Copy every line of text in the material below without changing a character, and leave the pictures out of your answer.

[Page images with their extracted text]
──────────────────────────────

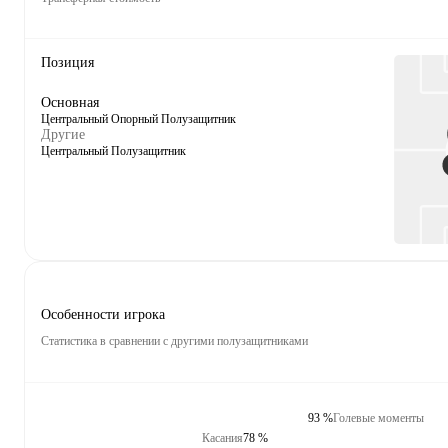
Позиция
Основная
Центральный Опорный Полузащитник
Другие
Центральный Полузащитник
Особенности игрока
Статистика в сравнении с другими полузащитниками
93 %
Голевые моменты
Касания
78 %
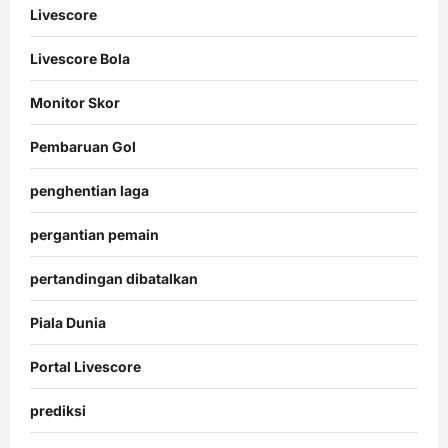
Livescore
Livescore Bola
Monitor Skor
Pembaruan Gol
penghentian laga
pergantian pemain
pertandingan dibatalkan
Piala Dunia
Portal Livescore
prediksi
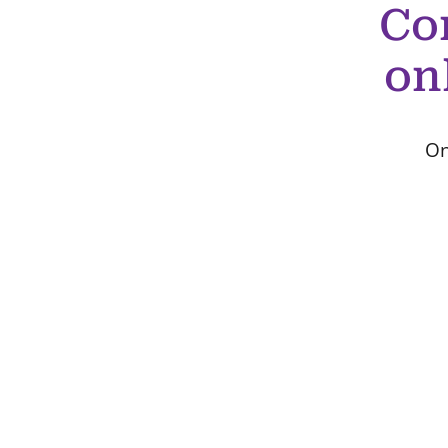
Co
on
On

──────────────────────────────

▶ _Answer to the exercise_
Позиция
Основная
Центральный Опорный Полузащитник
Другие
Центральный Полузащитник
Особенности игрока
Статистика в сравнении с другими полузащитниками
93 %
Голевые моменты
Касания
78 %
Livescore
Livescore Bola
Monitor Skor
Pembaruan Gol
penghentian laga
pergantian pemain
pertandingan dibatalkan
Piala Dunia
Portal Livescore
prediksi
Co
on
On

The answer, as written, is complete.